▶ [PAGE EXTRACT]:
The measuring process is a macroscopic process between some quantum system and a bigger one, where a thermodynamic irreversible process takes action (see \cite{LudwigQuantenmechanik} or \cite{ludwig1953messprozess}). In this process many effects may take place leading to mistakes in the reading of some sensor. These factors are noise sources, and we can mathematically model this influence by taking a convex combination of POVM's, in the case of $\mathsf{A}$ for example we could take another POVM $E$ having too as outcome space $\Omega_{A}$ and representing the noise. A convex combination is provided taking a parameter $\eta\in [0,1]$ and considering the new POVM
$$
\mathsf{A}_{\eta} = (1-\eta)\mathsf{A} + \eta E.

▶ [TASK ITEM A]:
Output the whole passage on measurement noise and POVMs character for character.
▶ [TASK ITEM B]:
Return every line of the listing below word for word, leaving out the picture.

Collected data

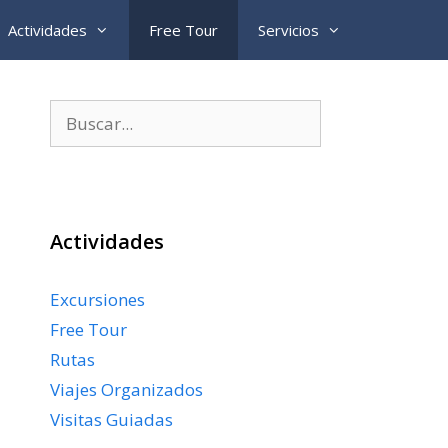
Actividades
Free Tour
Servicios
Buscar:
Actividades
Excursiones
Free Tour
Rutas
Viajes Organizados
Visitas Guiadas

▶ [WORKED SOLUTION A]:
The measuring process is a macroscopic process between some quantum system and a bigger one, where a thermodynamic irreversible process takes action (see \cite{LudwigQuantenmechanik} or \cite{ludwig1953messprozess}). In this process many effects may take place leading to mistakes in the reading of some sensor. These factors are noise sources, and we can mathematically model this influence by taking a convex combination of POVM's, in the case of $\mathsf{A}$ for example we could take another POVM $E$ having too as outcome space $\Omega_{A}$ and representing the noise. A convex combination is provided taking a parameter $\eta\in [0,1]$ and considering the new POVM
$$
\mathsf{A}_{\eta} = (1-\eta)\mathsf{A} + \eta E.

▶ [WORKED SOLUTION B]:
Actividades
Free Tour
Servicios
Buscar:
Actividades
Excursiones
Free Tour
Rutas
Viajes Organizados
Visitas Guiadas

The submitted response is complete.